### Extract to read

******

Appreciate the kind words Al!


----------



## SmokinVOLfan (Sep 17, 2020)

PPG1 said:


> Great looking pizza's.  I'm sure they taste as great also





pushok2018 said:


> Looks delicious... I am craving for some pizza now!





SlickRockStones said:


> Nice job John.  Beautiful pizzas.





robrpb said:


> Good looking pizza.



Thank you guys very much for the kind words. Need to see some more pizza posts up in here!


----------



## SmokinVOLfan (Sep 18, 2020)

Smokin' in AZ said:


> Nice job John, those pies look fantastic.
> 
> LIKE!
> 
> John



Thanks John! And thanks again for the dough recipe!


----------



## SmokinVOLfan (Sep 18, 2020)

sandyut said:


> those look great!  nice work my friend!



Thanks Dave. You been slinging so pretty damn good looking pies yourself here lately!


----------



## SmokinVOLfan (Sep 18, 2020)

gmc2003 said:


> Looks like you got some real good advice John and listen to it as well. Those pizzas look great.
> 
> Point for sure
> Chris



Thanks Chris. Washed the pizza down with a couple cold brews. Hard to complain!


----------



## SmokinVOLfan (Sep 18, 2020)

GATOR240 said:


> Great looking pizzas John. I'll have to give that a go sometime. LIKE



Thanks Denny! Give it a shot sometime I don't think you will be disappointed.


----------



## SmokinVOLfan (Sep 18, 2020)

xray said:


> Beautiful looking pizza pies John! I’d like a slice of each please!
> 
> Looks like you had no issues finding the San Marzanos?



Appreciate it Joe. Nah I finally found them at the little grocery store. They were hiding them on the bottom shelf in the back.


----------



## SmokinVOLfan (Sep 18, 2020)

Thank you Robert and thanks again for posting that dough recipe!


----------

******

### Apply what you read
**1)** In the pizza thread, which usernames does SmokinVOLfan quote in the reply dated Sep 17, 2020?
**2)** According to the pizza thread, where did SmokinVOLfan finally find the San Marzanos?
The rows that follow come from a different source than the pizza thread.

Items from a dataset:
******

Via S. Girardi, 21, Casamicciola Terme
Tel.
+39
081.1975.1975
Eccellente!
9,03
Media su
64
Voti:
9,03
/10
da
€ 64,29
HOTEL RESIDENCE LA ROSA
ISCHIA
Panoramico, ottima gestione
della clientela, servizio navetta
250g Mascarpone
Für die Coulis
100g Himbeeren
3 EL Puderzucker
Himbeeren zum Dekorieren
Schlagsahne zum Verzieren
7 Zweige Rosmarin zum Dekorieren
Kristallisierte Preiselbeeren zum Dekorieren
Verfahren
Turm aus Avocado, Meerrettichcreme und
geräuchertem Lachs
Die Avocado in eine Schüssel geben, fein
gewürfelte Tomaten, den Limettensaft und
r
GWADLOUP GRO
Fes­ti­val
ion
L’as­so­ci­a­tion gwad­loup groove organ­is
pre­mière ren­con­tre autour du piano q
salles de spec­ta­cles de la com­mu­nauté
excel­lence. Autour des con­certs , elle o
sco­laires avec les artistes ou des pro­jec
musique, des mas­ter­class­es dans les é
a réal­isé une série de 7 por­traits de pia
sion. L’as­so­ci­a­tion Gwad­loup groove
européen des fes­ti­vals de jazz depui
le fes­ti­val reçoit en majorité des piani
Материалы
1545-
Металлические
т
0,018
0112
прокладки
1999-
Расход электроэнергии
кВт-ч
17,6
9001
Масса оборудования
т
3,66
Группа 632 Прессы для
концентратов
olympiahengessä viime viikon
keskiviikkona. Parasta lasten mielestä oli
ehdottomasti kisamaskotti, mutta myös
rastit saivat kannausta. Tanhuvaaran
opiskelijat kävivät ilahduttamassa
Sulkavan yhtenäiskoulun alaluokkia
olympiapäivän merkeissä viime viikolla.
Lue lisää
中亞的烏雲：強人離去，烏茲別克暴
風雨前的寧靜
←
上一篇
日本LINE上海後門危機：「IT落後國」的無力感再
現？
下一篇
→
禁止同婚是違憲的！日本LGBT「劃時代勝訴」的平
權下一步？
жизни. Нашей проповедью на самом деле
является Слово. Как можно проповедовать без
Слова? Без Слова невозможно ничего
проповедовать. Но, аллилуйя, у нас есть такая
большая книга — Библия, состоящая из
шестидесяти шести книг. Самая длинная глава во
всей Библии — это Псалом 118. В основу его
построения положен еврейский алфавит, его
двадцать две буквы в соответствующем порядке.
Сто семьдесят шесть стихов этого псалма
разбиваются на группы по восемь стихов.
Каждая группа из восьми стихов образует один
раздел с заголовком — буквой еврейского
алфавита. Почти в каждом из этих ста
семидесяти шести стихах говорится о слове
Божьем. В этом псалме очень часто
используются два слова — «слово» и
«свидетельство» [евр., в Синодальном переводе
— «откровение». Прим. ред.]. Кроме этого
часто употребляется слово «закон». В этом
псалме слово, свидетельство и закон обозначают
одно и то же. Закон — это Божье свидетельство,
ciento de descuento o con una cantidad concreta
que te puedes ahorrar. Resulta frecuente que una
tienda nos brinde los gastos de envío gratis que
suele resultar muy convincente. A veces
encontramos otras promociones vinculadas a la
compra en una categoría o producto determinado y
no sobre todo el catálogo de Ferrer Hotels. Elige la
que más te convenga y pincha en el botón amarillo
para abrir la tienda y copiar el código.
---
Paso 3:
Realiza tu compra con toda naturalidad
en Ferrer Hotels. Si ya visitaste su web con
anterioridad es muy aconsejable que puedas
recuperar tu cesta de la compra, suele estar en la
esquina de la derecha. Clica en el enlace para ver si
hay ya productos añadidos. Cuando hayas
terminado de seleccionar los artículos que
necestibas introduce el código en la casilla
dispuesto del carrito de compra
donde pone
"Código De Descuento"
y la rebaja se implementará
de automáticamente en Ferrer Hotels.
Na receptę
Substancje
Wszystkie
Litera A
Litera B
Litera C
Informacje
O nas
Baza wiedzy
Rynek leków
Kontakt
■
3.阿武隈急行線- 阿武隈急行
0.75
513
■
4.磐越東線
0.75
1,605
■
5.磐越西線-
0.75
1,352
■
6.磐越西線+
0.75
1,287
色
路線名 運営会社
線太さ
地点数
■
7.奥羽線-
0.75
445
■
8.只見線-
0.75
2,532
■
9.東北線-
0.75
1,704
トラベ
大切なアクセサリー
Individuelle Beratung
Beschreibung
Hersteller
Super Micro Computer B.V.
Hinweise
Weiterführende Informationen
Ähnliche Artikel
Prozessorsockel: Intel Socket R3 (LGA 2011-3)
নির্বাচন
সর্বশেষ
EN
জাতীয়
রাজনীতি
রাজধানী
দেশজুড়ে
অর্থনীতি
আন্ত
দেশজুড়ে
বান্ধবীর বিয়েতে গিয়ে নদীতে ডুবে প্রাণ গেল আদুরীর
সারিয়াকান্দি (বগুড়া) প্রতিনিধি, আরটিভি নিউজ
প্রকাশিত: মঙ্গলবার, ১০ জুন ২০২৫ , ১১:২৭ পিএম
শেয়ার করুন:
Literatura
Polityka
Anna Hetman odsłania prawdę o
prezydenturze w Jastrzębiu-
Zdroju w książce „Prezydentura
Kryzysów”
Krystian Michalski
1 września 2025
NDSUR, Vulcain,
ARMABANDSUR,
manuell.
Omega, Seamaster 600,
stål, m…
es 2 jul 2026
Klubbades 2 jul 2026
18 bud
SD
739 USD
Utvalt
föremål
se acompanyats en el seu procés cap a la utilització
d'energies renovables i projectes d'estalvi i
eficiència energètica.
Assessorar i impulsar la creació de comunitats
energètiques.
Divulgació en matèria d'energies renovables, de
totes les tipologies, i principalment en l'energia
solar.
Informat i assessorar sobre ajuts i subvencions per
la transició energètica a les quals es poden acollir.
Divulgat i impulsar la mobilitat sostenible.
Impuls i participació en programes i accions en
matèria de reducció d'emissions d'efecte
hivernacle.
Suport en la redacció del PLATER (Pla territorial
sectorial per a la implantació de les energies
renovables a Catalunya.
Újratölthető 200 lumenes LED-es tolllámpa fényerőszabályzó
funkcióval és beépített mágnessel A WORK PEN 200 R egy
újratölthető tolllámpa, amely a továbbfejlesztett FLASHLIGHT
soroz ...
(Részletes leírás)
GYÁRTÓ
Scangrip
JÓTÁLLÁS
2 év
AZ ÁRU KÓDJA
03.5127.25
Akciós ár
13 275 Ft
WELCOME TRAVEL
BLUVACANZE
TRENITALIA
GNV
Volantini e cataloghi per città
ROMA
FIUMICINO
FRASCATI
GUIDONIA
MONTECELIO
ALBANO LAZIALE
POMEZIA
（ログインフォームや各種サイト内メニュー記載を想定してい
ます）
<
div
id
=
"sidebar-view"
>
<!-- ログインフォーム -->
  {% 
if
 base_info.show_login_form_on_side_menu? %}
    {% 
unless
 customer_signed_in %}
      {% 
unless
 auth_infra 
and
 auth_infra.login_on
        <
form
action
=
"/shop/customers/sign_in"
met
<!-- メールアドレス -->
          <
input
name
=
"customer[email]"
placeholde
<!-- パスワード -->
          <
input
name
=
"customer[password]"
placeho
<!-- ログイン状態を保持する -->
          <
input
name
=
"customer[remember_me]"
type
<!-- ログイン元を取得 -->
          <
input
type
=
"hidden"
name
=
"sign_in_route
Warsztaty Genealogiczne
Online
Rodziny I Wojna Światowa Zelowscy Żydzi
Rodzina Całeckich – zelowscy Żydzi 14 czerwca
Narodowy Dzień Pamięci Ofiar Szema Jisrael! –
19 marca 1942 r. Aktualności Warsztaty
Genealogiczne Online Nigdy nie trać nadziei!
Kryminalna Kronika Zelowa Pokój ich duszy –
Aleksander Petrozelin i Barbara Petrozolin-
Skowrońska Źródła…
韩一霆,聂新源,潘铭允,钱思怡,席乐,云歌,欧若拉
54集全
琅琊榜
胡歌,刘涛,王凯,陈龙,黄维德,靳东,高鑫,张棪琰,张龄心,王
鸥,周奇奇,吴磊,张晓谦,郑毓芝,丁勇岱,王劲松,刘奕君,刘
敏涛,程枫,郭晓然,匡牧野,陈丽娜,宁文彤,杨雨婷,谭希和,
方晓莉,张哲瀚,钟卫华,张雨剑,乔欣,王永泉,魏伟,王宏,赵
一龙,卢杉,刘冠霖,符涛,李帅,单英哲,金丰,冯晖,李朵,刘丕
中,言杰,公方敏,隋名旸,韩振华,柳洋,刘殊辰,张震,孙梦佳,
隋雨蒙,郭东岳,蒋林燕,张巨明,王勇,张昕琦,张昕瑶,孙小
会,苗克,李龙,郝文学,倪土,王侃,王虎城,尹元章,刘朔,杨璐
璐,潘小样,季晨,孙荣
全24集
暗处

******

### Results
**1)** PPG1, pushok2018, SlickRockStones, robrpb

**2)** At the little grocery store, hidden on the bottom shelf in the back.